For those who were not familiar, "Uncle Zeb's Cartoon Camp" was a local children's show; I remember it from its original run on KTUL (Tulsa's VHF channel 8) from 1969-1979.  (For the record, I wasn't even born when it started - I'm not quite that old!).

"Zeb" was a character Bartholomew portrayed as a grizzled and gruff old prospector.  He would have a group of boys and girls on the show each weekday, show some old cartoons, pick some childrens to play some games and win some prizes, and then let each kid get in front of the camera at the end and say hello to all the people they loved "back home."

I remember looking forward to seeing it every day, and occasionally seeing kids I knew from my school on there.  I personally never got to go on the show, but I did get to meet Bartholomew at the Tulsa State Fair when I was 8 or 9 or so.  He seemed nice (well, that was his job), and autographed a picture for me.  I still have that picture somewhere.

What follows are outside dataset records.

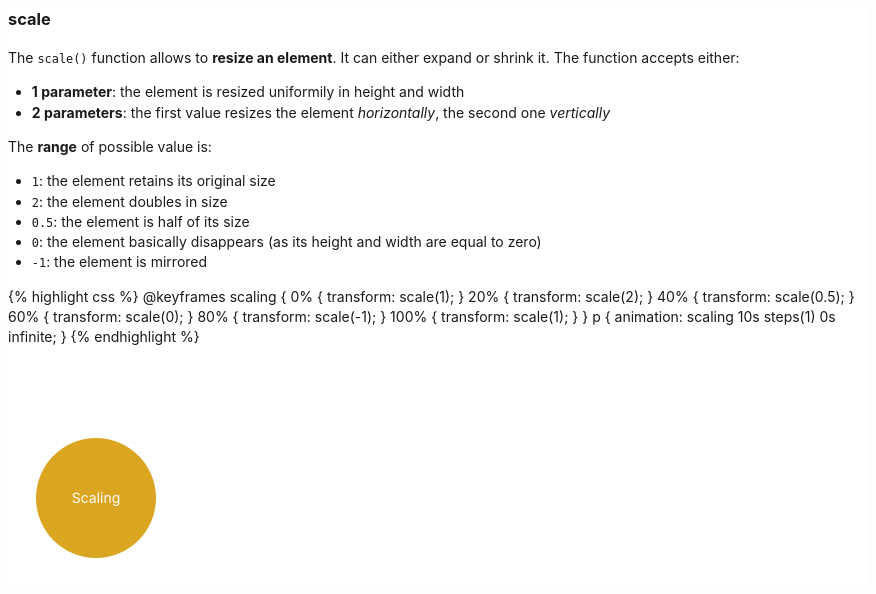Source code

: ### scale

The `scale()` function allows to **resize an element**. It can either expand or shrink it. The function accepts either:

* **1 parameter**: the element is resized uniformily in height and width
* **2 parameters**: the first value resizes the element _horizontally_, the second one _vertically_

The **range** of possible value is:

* `1`: the element retains its original size
* `2`: the element doubles in size
* `0.5`: the element is half of its size
* `0`: the element basically disappears (as its height and width are equal to zero)
* `-1`: the element is mirrored

{% highlight css %}
@keyframes scaling {
  0%  { transform: scale(1); }
  20% { transform: scale(2); }
  40% { transform: scale(0.5); }
  60% { transform: scale(0); }
  80% { transform: scale(-1); }
  100% { transform: scale(1); }
}
p { animation: scaling 10s steps(1) 0s infinite; }
{% endhighlight %}

<div class="result" id="scale-animation">
  <p><strong>scale(1)</strong>: normal size</p>
  <p><strong>scale(2)</strong>: double size</p>
  <p><strong>scale(0.5)</strong>: half size</p>
  <p><strong>scale(0)</strong>: zero size (invisible)</p>
  <p><strong>scale(-1)</strong>: mirrored</p>
  <div>Scaling</div>
</div>

<style type="text/css">
#scale-animation { padding: 2rem; }
#scale-animation p { animation: scaling-toggle 10s steps(1) 0s infinite forwards; background: white; color: grey; left: 2rem; margin: 0; opacity: 0; padding: 0 0.5em; position: absolute; top: 2rem; z-index: 1; }
#scale-animation p:first-child { left: 0; position: relative; top: 0; }
#scale-animation p:nth-child(2) { animation-delay: 2s; }
#scale-animation p:nth-child(3) { animation-delay: 4s; }
#scale-animation p:nth-child(4) { animation-delay: 6s; }
#scale-animation p:nth-child(5) { animation-delay: 8s; }
#scale-animation p strong { content: ""; display: inline-block; }
#scale-animation div { animation: scaling 10s linear 0s infinite; background: goldenrod; border-radius: 60px; color: white; height: 120px; line-height: 120px; margin-top: 2rem;; text-align: center; transition: all 100ms linear; width: 120px; }

@keyframes scaling {
  0%  { transform: scale(1); }
  19% { transform: scale(1); }
  20% { transform: scale(2); }
  39% { transform: scale(2); }
  40% { transform: scale(0.5); }
  59% { transform: scale(0.5); }
  60% { transform: scale(0); }
  79% { transform: scale(0); }
  80% { transform: scale(-1); }
  99% { transform: scale(-1); }
  100% { transform: scale(1); }
}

I didn't realize until recently that "Uncle Zeb" also had a long lifespan on Tulsa Cable.  The newer series ran from 1990-1997.  Apparently, my wife's brother attended one of those episodes.  I had no idea the show had gone on that long.  There will never be anything that fully captures the spirit and goofy, low-tech fun that children enjoyed on "Uncle Zeb's Cartoon Camp."

Rest in peace, Uncle Zeb.  Rest in peace.